When the clock began to inch its way to dinnertime, my grandparents gathered their things and walked slowly out our front door as we walked with them, saying our goodbyes. The sight of the two of them, my grandfather carrying a bag of returned containers, my grandmother in her hat and carrying her purse, is a familiar one - they are steady, always returning to the surface as if nothing ever happened despite their own troubles. We were grandchildren...we were not impacted by their chaos (and they certainly had it in their day) in the same way we were impacted by our parents' actions. Though the buffers are gone now, they are older and can no longer afford to be away from each other. My grandfather now refers to my grandmother when talking to me or my sister as, “Your mother,” such habit he was in when talking to my mother about my grandmother.

They climbed into their car and waited for the air conditioning to cool them off. I noticed a new dent on the side, just a small one, but black and definite. The dog sped past me, running off again, out the door, and D and the kids hoofed it after her. The heat continued though it was mild today. The kids are growing so, so fast. Our lives are in constant motion.

I found myself grateful for my grandparents’ presence in my life as they drove off…slowly, slowly down the road. They have not changed much, no matter the dips that have taken place over the years – they are always there, beyond the edge of the pool, waving, never shifting focus.

5 comments:

Jean said...

What a completely wonderful piece of writing.

I'm glad your brother called.

Patrick O'Neil said...

You wrote such a perfect circle.

So I get to spend the afternoon at your house in return for you coming along with me last Sunday.

Thanks, I'd do it again in a heart beat.

Dale said...

You're a better sibling than I am, Gunga Din!
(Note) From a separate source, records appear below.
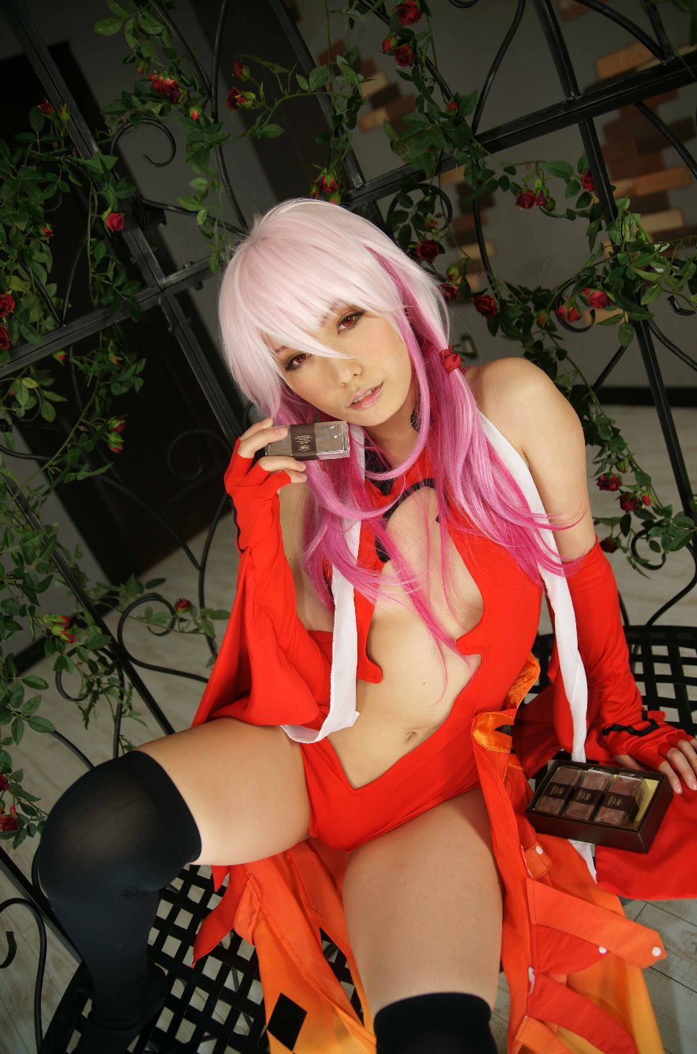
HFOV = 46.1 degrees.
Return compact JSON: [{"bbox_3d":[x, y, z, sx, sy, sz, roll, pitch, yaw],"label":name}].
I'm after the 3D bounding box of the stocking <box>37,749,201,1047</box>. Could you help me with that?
[{"bbox_3d":[-0.243,0.448,0.900,0.170,0.490,0.250,11,35,12],"label":"stocking"}]

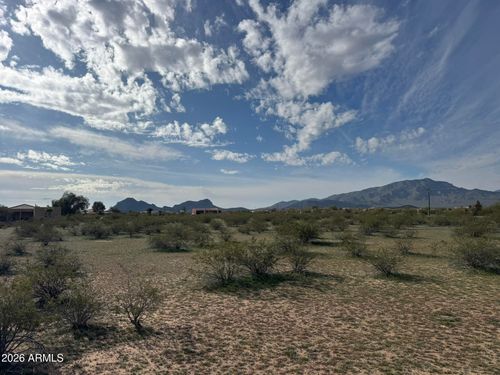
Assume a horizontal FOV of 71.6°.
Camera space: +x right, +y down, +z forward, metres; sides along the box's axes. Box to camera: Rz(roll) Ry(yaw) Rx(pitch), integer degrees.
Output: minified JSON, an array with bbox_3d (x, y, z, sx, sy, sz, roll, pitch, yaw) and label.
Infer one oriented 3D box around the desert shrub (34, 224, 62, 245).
[{"bbox_3d":[-10.339,2.420,17.822,1.390,0.980,1.300,0,-4,0],"label":"desert shrub"}]

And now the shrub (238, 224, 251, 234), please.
[{"bbox_3d":[-0.404,3.080,25.457,0.850,0.650,0.790,0,-4,0],"label":"shrub"}]

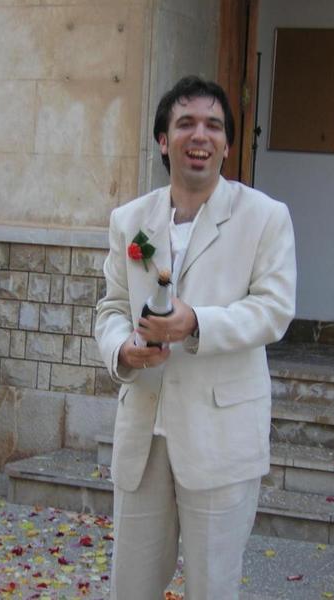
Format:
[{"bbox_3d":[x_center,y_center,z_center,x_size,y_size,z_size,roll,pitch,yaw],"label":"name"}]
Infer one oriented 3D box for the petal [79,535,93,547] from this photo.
[{"bbox_3d":[-0.335,0.991,5.787,0.052,0.030,0.050,2,5,0],"label":"petal"}]

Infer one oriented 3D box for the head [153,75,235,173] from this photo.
[{"bbox_3d":[0.067,-0.440,3.530,0.200,0.245,0.235,2,-3,-10],"label":"head"}]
I'd have left him bubbling under water and maybe returned the call a week later :-)

Lori said...

Great writing as always, bud. And I'm glad too that your bro called, at least. I hope you made it clear to him that pulling sh*t like that is just not cool. Although I guess calling him a back-stabbing traitor probably got the idea across. ;)

Adriana Bliss said...

Thank you, Jean - and yeah, me too, I was glad the back-stabber called. LOL

Patrick, I love your new picture. And I'm happy to spend time with you.

LOL, Dale! You're right - that's what I should have done. I'm easy - that's my problem. Wait, that didn't sound right... ;)

Exactly, Lori! And thank you, my friend.